--- What to produce ---
Without any of their pictures, return all of the records exactly.

--- Data ---
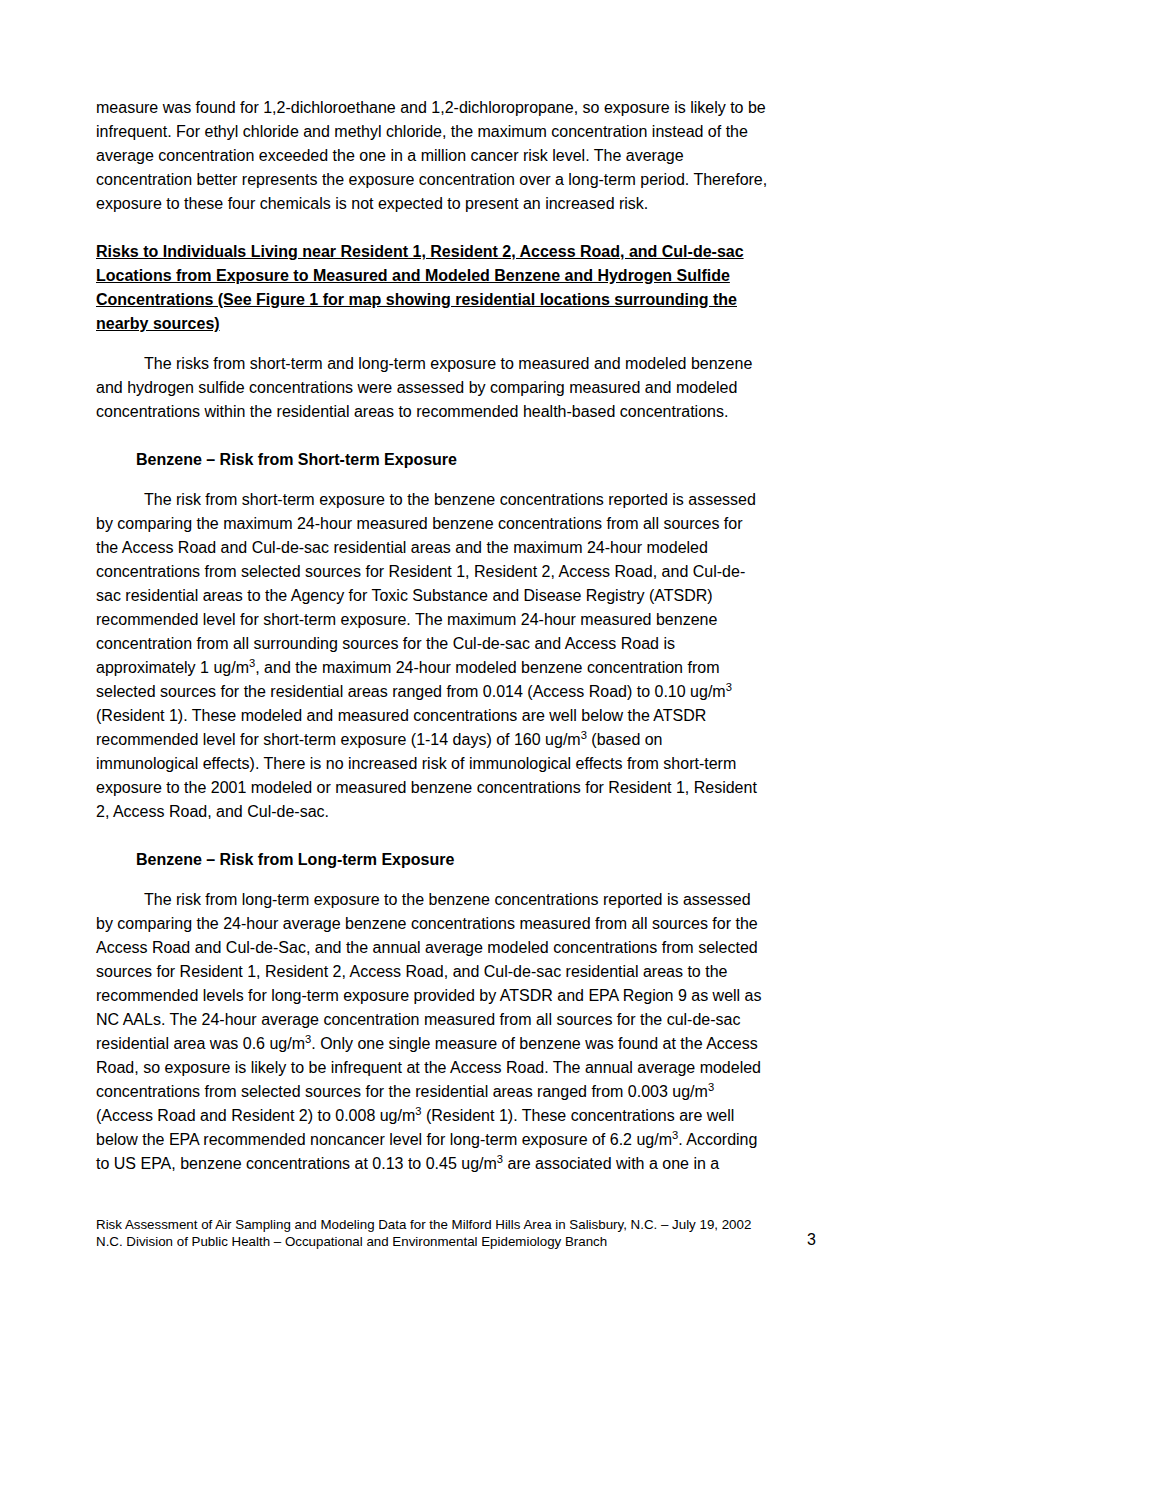measure was found for 1,2-dichloroethane and 1,2-dichloropropane, so exposure is likely to be infrequent. For ethyl chloride and methyl chloride, the maximum concentration instead of the average concentration exceeded the one in a million cancer risk level. The average concentration better represents the exposure concentration over a long-term period. Therefore, exposure to these four chemicals is not expected to present an increased risk.
Risks to Individuals Living near Resident 1, Resident 2, Access Road, and Cul-de-sac Locations from Exposure to Measured and Modeled Benzene and Hydrogen Sulfide Concentrations (See Figure 1 for map showing residential locations surrounding the nearby sources)
The risks from short-term and long-term exposure to measured and modeled benzene and hydrogen sulfide concentrations were assessed by comparing measured and modeled concentrations within the residential areas to recommended health-based concentrations.
Benzene – Risk from Short-term Exposure
The risk from short-term exposure to the benzene concentrations reported is assessed by comparing the maximum 24-hour measured benzene concentrations from all sources for the Access Road and Cul-de-sac residential areas and the maximum 24-hour modeled concentrations from selected sources for Resident 1, Resident 2, Access Road, and Cul-de-sac residential areas to the Agency for Toxic Substance and Disease Registry (ATSDR) recommended level for short-term exposure. The maximum 24-hour measured benzene concentration from all surrounding sources for the Cul-de-sac and Access Road is approximately 1 ug/m3, and the maximum 24-hour modeled benzene concentration from selected sources for the residential areas ranged from 0.014 (Access Road) to 0.10 ug/m3 (Resident 1). These modeled and measured concentrations are well below the ATSDR recommended level for short-term exposure (1-14 days) of 160 ug/m3 (based on immunological effects). There is no increased risk of immunological effects from short-term exposure to the 2001 modeled or measured benzene concentrations for Resident 1, Resident 2, Access Road, and Cul-de-sac.
Benzene – Risk from Long-term Exposure
The risk from long-term exposure to the benzene concentrations reported is assessed by comparing the 24-hour average benzene concentrations measured from all sources for the Access Road and Cul-de-Sac, and the annual average modeled concentrations from selected sources for Resident 1, Resident 2, Access Road, and Cul-de-sac residential areas to the recommended levels for long-term exposure provided by ATSDR and EPA Region 9 as well as NC AALs. The 24-hour average concentration measured from all sources for the cul-de-sac residential area was 0.6 ug/m3. Only one single measure of benzene was found at the Access Road, so exposure is likely to be infrequent at the Access Road. The annual average modeled concentrations from selected sources for the residential areas ranged from 0.003 ug/m3 (Access Road and Resident 2) to 0.008 ug/m3 (Resident 1). These concentrations are well below the EPA recommended noncancer level for long-term exposure of 6.2 ug/m3. According to US EPA, benzene concentrations at 0.13 to 0.45 ug/m3 are associated with a one in a
Risk Assessment of Air Sampling and Modeling Data for the Milford Hills Area in Salisbury, N.C. – July 19, 2002
N.C. Division of Public Health – Occupational and Environmental Epidemiology Branch 3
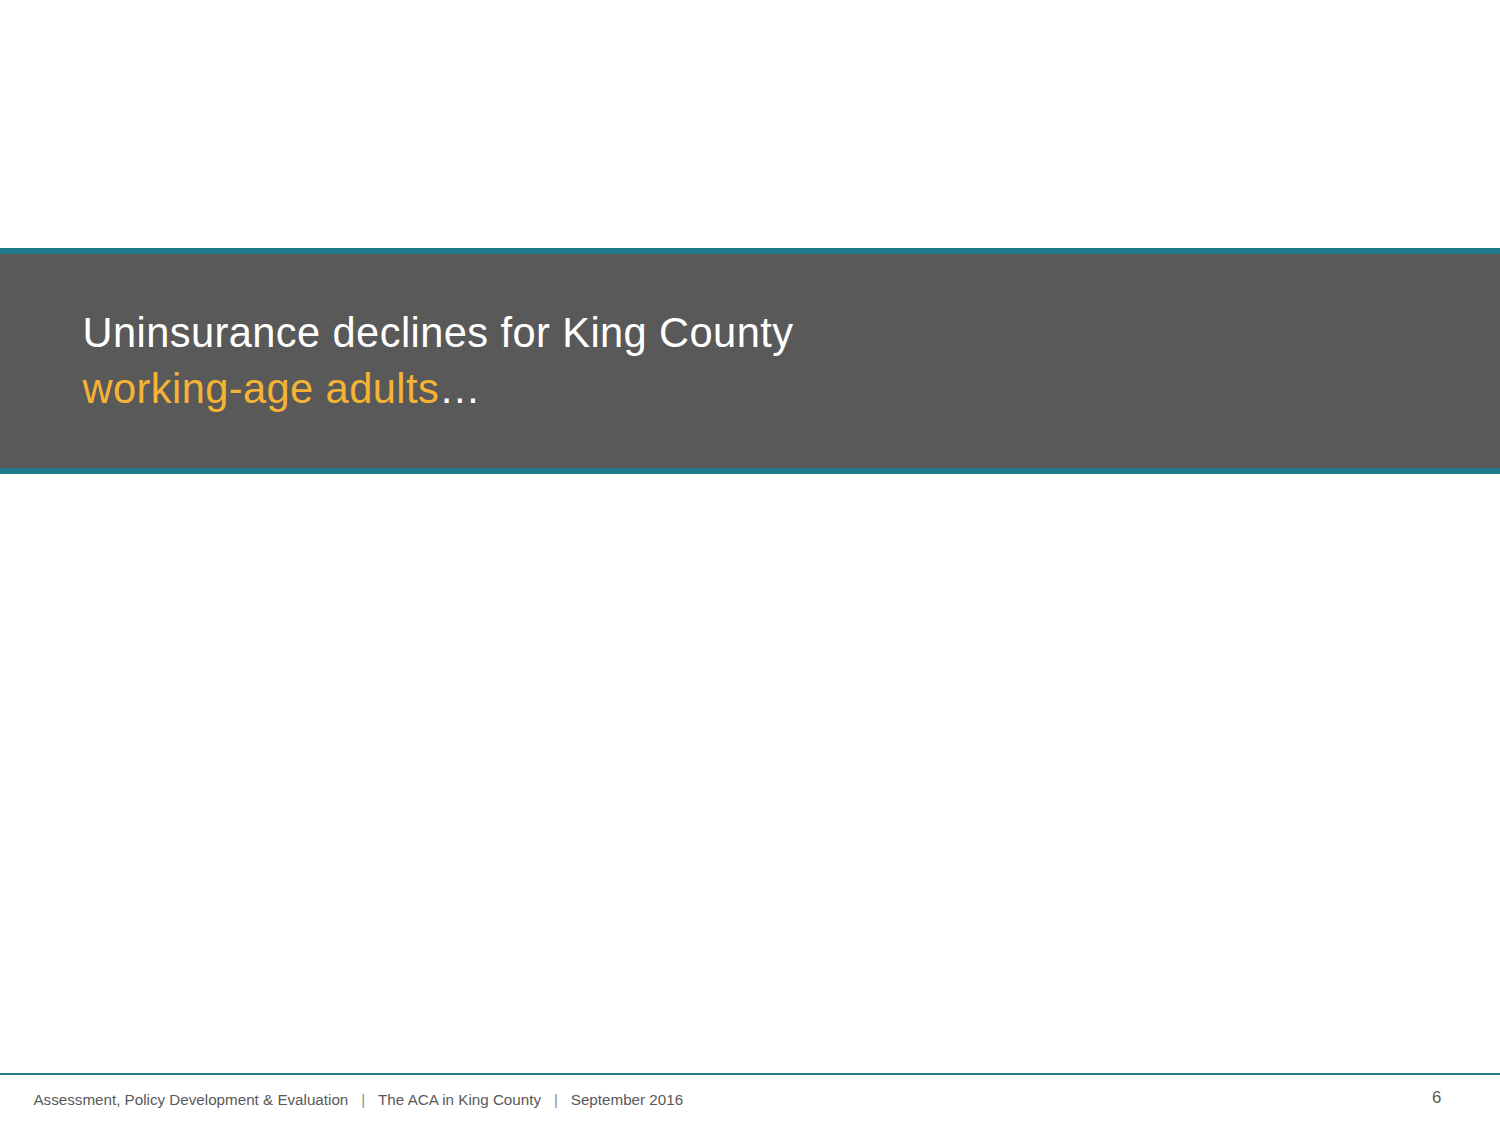Uninsurance declines for King County
working-age adults…
Assessment, Policy Development & Evaluation | The ACA in King County | September 2016
6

--- Task response ---
measure was found for 1,2-dichloroethane and 1,2-dichloropropane, so exposure is likely to be infrequent. For ethyl chloride and methyl chloride, the maximum concentration instead of the average concentration exceeded the one in a million cancer risk level. The average concentration better represents the exposure concentration over a long-term period. Therefore, exposure to these four chemicals is not expected to present an increased risk.
Risks to Individuals Living near Resident 1, Resident 2, Access Road, and Cul-de-sac Locations from Exposure to Measured and Modeled Benzene and Hydrogen Sulfide Concentrations (See Figure 1 for map showing residential locations surrounding the nearby sources)
The risks from short-term and long-term exposure to measured and modeled benzene and hydrogen sulfide concentrations were assessed by comparing measured and modeled concentrations within the residential areas to recommended health-based concentrations.
Benzene – Risk from Short-term Exposure
The risk from short-term exposure to the benzene concentrations reported is assessed by comparing the maximum 24-hour measured benzene concentrations from all sources for the Access Road and Cul-de-sac residential areas and the maximum 24-hour modeled concentrations from selected sources for Resident 1, Resident 2, Access Road, and Cul-de-sac residential areas to the Agency for Toxic Substance and Disease Registry (ATSDR) recommended level for short-term exposure. The maximum 24-hour measured benzene concentration from all surrounding sources for the Cul-de-sac and Access Road is approximately 1 ug/m3, and the maximum 24-hour modeled benzene concentration from selected sources for the residential areas ranged from 0.014 (Access Road) to 0.10 ug/m3 (Resident 1). These modeled and measured concentrations are well below the ATSDR recommended level for short-term exposure (1-14 days) of 160 ug/m3 (based on immunological effects). There is no increased risk of immunological effects from short-term exposure to the 2001 modeled or measured benzene concentrations for Resident 1, Resident 2, Access Road, and Cul-de-sac.
Benzene – Risk from Long-term Exposure
The risk from long-term exposure to the benzene concentrations reported is assessed by comparing the 24-hour average benzene concentrations measured from all sources for the Access Road and Cul-de-Sac, and the annual average modeled concentrations from selected sources for Resident 1, Resident 2, Access Road, and Cul-de-sac residential areas to the recommended levels for long-term exposure provided by ATSDR and EPA Region 9 as well as NC AALs. The 24-hour average concentration measured from all sources for the cul-de-sac residential area was 0.6 ug/m3. Only one single measure of benzene was found at the Access Road, so exposure is likely to be infrequent at the Access Road. The annual average modeled concentrations from selected sources for the residential areas ranged from 0.003 ug/m3 (Access Road and Resident 2) to 0.008 ug/m3 (Resident 1). These concentrations are well below the EPA recommended noncancer level for long-term exposure of 6.2 ug/m3. According to US EPA, benzene concentrations at 0.13 to 0.45 ug/m3 are associated with a one in a
Risk Assessment of Air Sampling and Modeling Data for the Milford Hills Area in Salisbury, N.C. – July 19, 2002
N.C. Division of Public Health – Occupational and Environmental Epidemiology Branch 3
Uninsurance declines for King County
working-age adults…
Assessment, Policy Development & Evaluation | The ACA in King County | September 2016
6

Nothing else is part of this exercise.